On Monday, TQQQ has to be set up to deliver 3x the daily percentage change in the Nasdaq 100 (QQQ is our proxy).
So, let’s assume that TQQQ borrows $26 billion to buy $39 billion of QQQ (129 million shares).
That means that whatever happens on Monday, TQQQ will have made or lost 3x the daily percentage change.
For example, if QQQ went up 3% on Monday, it would close at $311.06 (using $302 as starting price).
The shares held by TQQQ would be worth $40.17 billion, which after they repaid the loan would be worth $14.17 billion (or 9% higher than the $13 billion TQQQ started the day at).
But this is where it gets interesting!
As we went into Monday’s close, QQQ would need to be prepared to match 3 times the daily percentage change.
Even at the elevated price of QQQ, TQQQ would need to hold 136.6 million shares going into Tuesday (instead of the 129 million shares it already had).
So, TQQQ would have a buy order in at the close on 7.5 million shares of QQQ or $2.3 billion!
The daily rebalancing of a 3x leveraged fund creates additional buys on up days and additional sells on down days! It tends to make moves even bigger than they would be otherwise.
Think about that, a fund that is “only” $13 billion needing to buy as much as $2.3 billion if we get a 3% move (which seems the norm) and there were no inflows! This is the exact sort of mechanism that caused the inverse VIX ETFs to explode, though by their nature they actually had much higher leverage because of the way the underlying share count was calculated, but that should be a sobering reminder.
The reverse also happens and TQQQ will have to sell into the close on down days, but so far, that has been largely offset by fund inflows!
What if the fund inflows stop?
My biggest fear is a shift from “disruptive” portfolios to “traditional” portfolios.

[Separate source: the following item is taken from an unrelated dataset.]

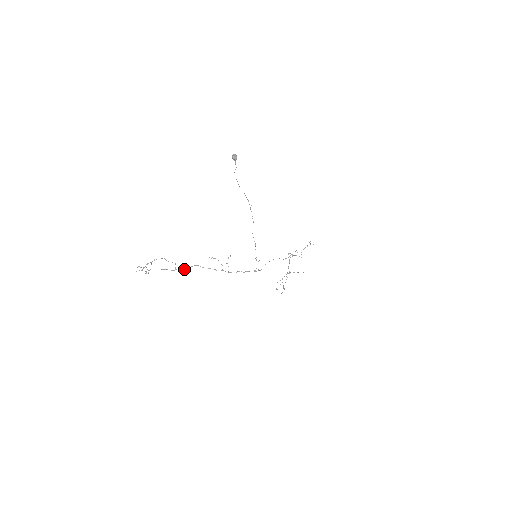
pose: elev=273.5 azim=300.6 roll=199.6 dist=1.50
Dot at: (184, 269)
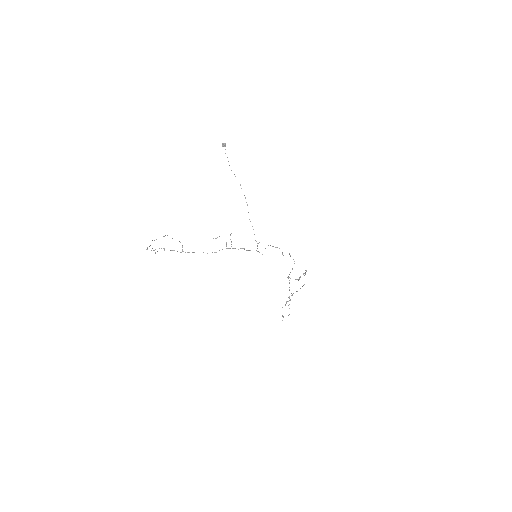
Dot at: occluded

The riskiest portion has been hard for many (NFT, Alt Coins, etc.)
The “core” investment, other disruptive stocks, bitcoin, etc., has been hit hard.

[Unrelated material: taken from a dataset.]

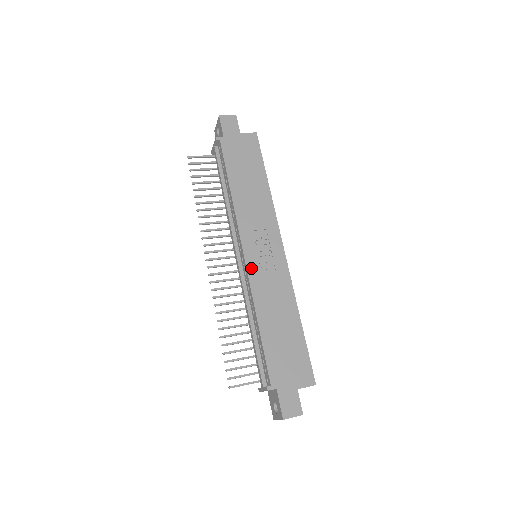
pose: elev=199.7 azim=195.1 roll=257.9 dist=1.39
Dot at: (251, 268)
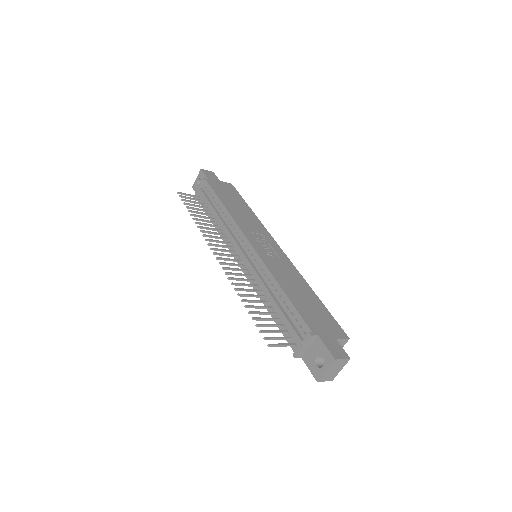
Dot at: (260, 253)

The companies they are working for may have gone from upping pay to suddenly being focused on costs, making salary less certain going forward.
The thing that they viewed as the “piggy” bank is suddenly under pressure as well.

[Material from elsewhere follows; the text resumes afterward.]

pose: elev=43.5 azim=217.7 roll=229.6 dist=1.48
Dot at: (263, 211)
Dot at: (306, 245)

These things occurring force a large unwind. Unfortunately, some of the “safe” stocks have come to represent huge portions of the indices, which would quickly spread losses.
Could we have TQQQ “go poof” like the VIX ETNs? No, the leverage isn’t there.
Could we have a limit down day as outflows combine with rebalancing and other selling to hit broad markets? I do not see why not.
Could this happen if crypto rebounds? I doubt it, in fact, I think crypto would need to be the catalyst for more of the moves we have seen, but if crypto goes down and stays down (given its poor liquidity), we see a very ugly day in risk assets.
I think we could see the Fed soften its stance now that Powell is being confirmed. That would help risk assets, but I’m far more concerned that Thursday’s crypto led selling pressure was only a taste of what is to come. I don’t know the timing, but puts for the next month seem worth it.
I will also be watching to see if there is any “profit” taking on the recent bounces in the crypto and disruptive stocks.
On Treasuries, we will get TIC data on Monday that shows what China, the Saudis, and other countries did with their Treasury holdings in March (I suspect that they reduced their exposure and that will explain some of the relative performance of Treasuries versus the debt of other countries).
I don’t see liquidity improving in the coming weeks as we are at best halfway through people rethinking about risk and reward and adjusting their portfolios accordingly (hedge funds, large asset managers, traditional, and disruptive investors included).
Maybe this was all just a crazy way to think about markets, how they are intertwined, and what is happening, but it explains a lot and highlights some serious and plausible risks!
As much as I think tone at the Fed will change, I’m more nervous than bullish (again) – ugh!